A court has agreed that the American Quarter Horse Association (AQHA) is not required to register clones or their offspring until an appeal against a legal ruling requiring the breed body to do so is finally determined.
On Tuesday, the US District Court in Amarillo, Texas, granted in part the association’s bid for a stay pending the outcome of the appeal.
AQHA executive vice-president Don Treadway Jr said the breed body’s executive committee and staff were pleased with the court’s ruling.
“We will continue to fight for our membership’s right to determine the rules for its association,” he said.
“Our legal team is hard at work as our appeal goes to the Fifth Circuit Court of Appeals in New Orleans. The deadline to file our appellate brief is December 24. We will keep you updated with developments in the case.”
The AQHA is the largest equine breed organization in the world, with a membership of more than 280,000 people in 86 countries.

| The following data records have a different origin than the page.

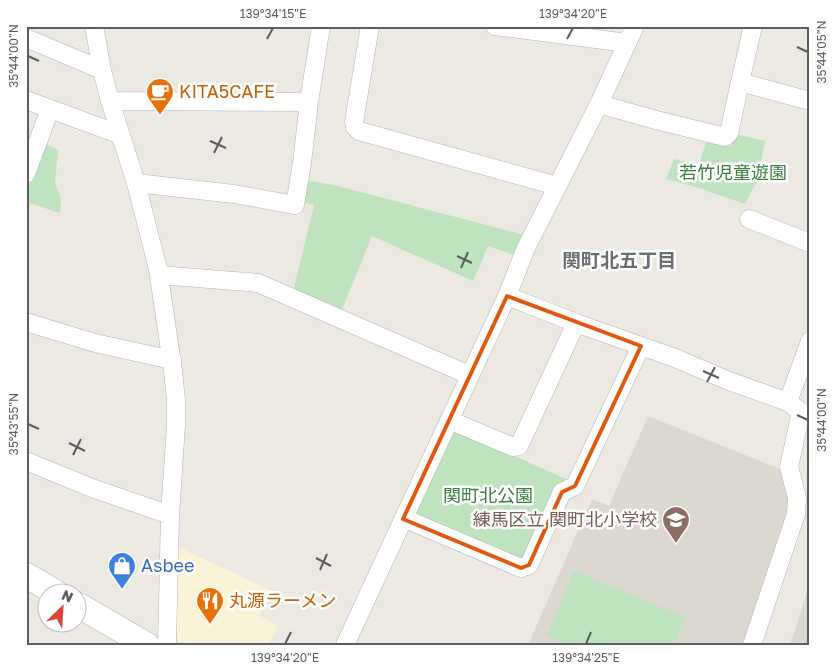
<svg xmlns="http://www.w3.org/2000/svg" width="836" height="671" viewBox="0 0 836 671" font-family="'Golos Text','Noto Sans JP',sans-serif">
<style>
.commercial{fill:#fbf3d7}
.education{fill:#dbd8cf}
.green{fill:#bfe2bf}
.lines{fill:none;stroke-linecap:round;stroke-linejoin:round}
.minor-casing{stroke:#b2b4b8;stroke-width:19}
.secondary-casing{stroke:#b1b4b8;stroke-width:26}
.minor{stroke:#fff;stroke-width:18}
.secondary{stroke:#fff;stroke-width:25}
.marked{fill:none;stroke:#e15910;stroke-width:4;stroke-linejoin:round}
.ticks{fill:none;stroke:#5a5d61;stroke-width:2}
.labels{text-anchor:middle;stroke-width:5;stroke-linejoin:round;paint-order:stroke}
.food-label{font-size:18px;fill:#c56008;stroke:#fff;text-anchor:start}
.park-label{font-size:18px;fill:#3a803e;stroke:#fff}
.education-label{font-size:18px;fill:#785e54;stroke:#fff;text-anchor:end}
.shop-label{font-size:18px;fill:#366cbe;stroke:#fff;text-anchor:start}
.neighbourhood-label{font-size:19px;font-weight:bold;fill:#6b6f73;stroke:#fff}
.neatline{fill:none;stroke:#5a5d61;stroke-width:2}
.ticks-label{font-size:12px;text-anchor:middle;fill:#5a5d61}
</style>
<rect width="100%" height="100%" fill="#ebe9e1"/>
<path class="commercial" d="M 176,546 L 272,591 L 260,616 L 278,626 L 269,645 L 186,645 L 179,642 L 177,637 Z"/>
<path class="education" d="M 648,416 L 785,471 L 791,510 L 747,645 L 528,645 L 592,499 L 609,506 Z
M 810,583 L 810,645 L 790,645 Z"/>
<path class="green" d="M 735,134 L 765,141 L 757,181 L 745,204 L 699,188 L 666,179 L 674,159 L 699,165 L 707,139 L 731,147 Z
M 44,143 L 58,150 L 55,183 L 61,199 L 60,213 L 26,202 L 26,194 Z
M 304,180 L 334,185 L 524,235 L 514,255 L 488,246 L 473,281 L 372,236 L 341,312 L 293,292 L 314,205 L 300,202 Z
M 457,430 L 568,480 L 524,559 L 516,561 L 411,515 L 449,432 Z
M 574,571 L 685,617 L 674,645 L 569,645 L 547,636 Z"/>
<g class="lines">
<defs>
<path id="minor" d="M 94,26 L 102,70 L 110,101 L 136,183 L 158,269 L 173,371 L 176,400 L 176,425 L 170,515 L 167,645
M 370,26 L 354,122 L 355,127 L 359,131 L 557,186
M 495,26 L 627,43
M 26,38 L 102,70
M 740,82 L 753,26
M 26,100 L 121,135
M 110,101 L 309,102 L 321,26
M 599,104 L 656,120 L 725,137 L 729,133 L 740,82 L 810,101
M 26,174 L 50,109
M 136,183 L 234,194 L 295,205 L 302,163 L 309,102
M 749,219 L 810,243
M 159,275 L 258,283 L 469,375
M 507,296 L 576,323 L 675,358 L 729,381 L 788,402 L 801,412 L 789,467 L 797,498 L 796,514 L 752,645
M 26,322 L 95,343 L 172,360
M 788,402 L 810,341
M 449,420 L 513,447 L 519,446 L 576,323
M 26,461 L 92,488 L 170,515
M 403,519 L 408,520 L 521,568 L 529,565 L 562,492 L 575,486 L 641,346
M 345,645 L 507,296 L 526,248 L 599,104 L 635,26"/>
<path id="secondary" d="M 26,575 L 58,594
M 78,605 L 147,645"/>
</defs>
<use href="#minor" class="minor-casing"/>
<use href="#secondary" class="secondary-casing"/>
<use href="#minor" class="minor"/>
<use href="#secondary" class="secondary"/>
</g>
<path class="marked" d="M 507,296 L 641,346 L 575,486 L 562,492 L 529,565 L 521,568 L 403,519 Z"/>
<path class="ticks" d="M 267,39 L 273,28M 567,39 L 573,28M 797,47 L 808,52M 28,56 L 39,61M 210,141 L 226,148M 214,153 L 222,137M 457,256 L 472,263M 461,268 L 468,252M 703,371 L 719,378M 707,382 L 715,367M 797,415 L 808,420M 28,424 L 39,429M 69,443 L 85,451M 73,455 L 81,439M 316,558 L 331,566M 320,570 L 327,554M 285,644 L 291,632M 586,644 L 591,632"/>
<defs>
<symbol id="cafe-pin" viewBox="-11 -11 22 30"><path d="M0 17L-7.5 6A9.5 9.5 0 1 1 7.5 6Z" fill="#e8710a" stroke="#fff"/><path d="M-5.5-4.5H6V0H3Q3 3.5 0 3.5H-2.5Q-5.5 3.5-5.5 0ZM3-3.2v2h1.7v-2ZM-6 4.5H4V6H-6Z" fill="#fff"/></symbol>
<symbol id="school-pin" viewBox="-11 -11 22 30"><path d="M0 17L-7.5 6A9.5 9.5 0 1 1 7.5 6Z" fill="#8d6e63" stroke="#fff"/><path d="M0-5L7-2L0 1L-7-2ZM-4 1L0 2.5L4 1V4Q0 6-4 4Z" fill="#fff"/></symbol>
<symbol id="shop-pin" viewBox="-11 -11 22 30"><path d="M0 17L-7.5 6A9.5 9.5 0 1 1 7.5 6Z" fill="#3f7fe0" stroke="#fff"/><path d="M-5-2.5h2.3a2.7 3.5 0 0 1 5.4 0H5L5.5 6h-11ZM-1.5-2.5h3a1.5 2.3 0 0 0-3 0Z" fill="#fff"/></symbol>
<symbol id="restaurant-pin" viewBox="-11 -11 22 30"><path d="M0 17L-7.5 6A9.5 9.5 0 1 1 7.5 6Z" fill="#e8710a" stroke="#fff"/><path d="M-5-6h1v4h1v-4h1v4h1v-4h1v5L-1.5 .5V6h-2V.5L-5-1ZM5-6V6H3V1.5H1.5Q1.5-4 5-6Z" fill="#fff"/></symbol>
</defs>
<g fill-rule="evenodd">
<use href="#cafe-pin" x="144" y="76" width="32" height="43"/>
<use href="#school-pin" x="660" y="504" width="32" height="43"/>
<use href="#shop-pin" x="106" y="550" width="32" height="43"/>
<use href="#restaurant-pin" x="194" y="585" width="32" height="43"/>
</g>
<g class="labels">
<g class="food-label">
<text x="179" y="98">KITA5CAFE</text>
<text x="229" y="607">丸源ラーメン</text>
</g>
<g class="park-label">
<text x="733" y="179">若竹児童遊園</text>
<text x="488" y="502">関町北公園</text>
</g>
<g class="education-label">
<text x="657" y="526">練馬区立 関町北小学校</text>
</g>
<g class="shop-label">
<text x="141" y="572">Asbee</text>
</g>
<g class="neighbourhood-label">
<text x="619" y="267">関町北五丁目</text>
</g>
</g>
<rect width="836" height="671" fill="none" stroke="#ffffff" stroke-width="55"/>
<g transform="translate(62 608) rotate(25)"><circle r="24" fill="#ffffff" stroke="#bdbec0"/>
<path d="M0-4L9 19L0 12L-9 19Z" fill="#dc4536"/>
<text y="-8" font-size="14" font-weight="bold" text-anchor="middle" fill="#5a5d61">N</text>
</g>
<rect x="28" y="28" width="780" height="616" class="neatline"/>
<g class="ticks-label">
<text x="273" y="18">139°34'15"E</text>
<text x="573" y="18">139°34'20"E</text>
<text transform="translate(822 52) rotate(-90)" y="4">35°44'05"N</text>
<text transform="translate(14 56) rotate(-90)" y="4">35°44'00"N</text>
<text transform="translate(822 420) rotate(-90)" y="4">35°44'00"N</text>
<text transform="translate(14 424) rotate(-90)" y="4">35°43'55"N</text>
<text x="285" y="662">139°34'20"E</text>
<text x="586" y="662">139°34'25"E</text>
</g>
</svg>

It has registered more than five million horses in 95 countries.
The case centers on a ruling by US District Judge Mary Lou Robinson, who declared in August that the AQHA had to accept the registration of clones and their offspring.
A jury in the case found that the AQHA’s ban on registering clones violated state and federal antitrust laws.
The case is being monitored by many horse-breed associations, which have similar bans in place on the registration of clones.
Rancher Jason Abraham and veterinarian Gregg Veneklasen took the AQHA to court seeking the repeal of Rule REG106.1 to allow cloned quarter horses and their offspring to be registered, thus enabling them to compete.
Abraham and Veneklasen, who have about 20 cloned quarter horses and their offspring, filed the action through related companies in April last year in the United States District Court for the Northern District of Texas in Amarillo.
A 10-person jury ruled in favor of Abraham and Veneklasen, but awarded no damages. The plaintiffs had sought $US2 million to $US5 million in damages
The association’s key arguments in seeking to overturn the court ruling are that Abraham and Veneklasen failed to establish the existence of a conspiracy to prohibit registration of clones and their offspring; failed to establish the existence of a properly defined antitrust market consisting of “elite” quarter horses; failed to establish that the rule in question had caused any harm to the alleged market through a constraint on the supply of elite quarter horses; and failed to establish that the rule constituted an unreasonable restraint on trade.
It also believes the pair failed to establish that AQHA possessed monopoly power in the market.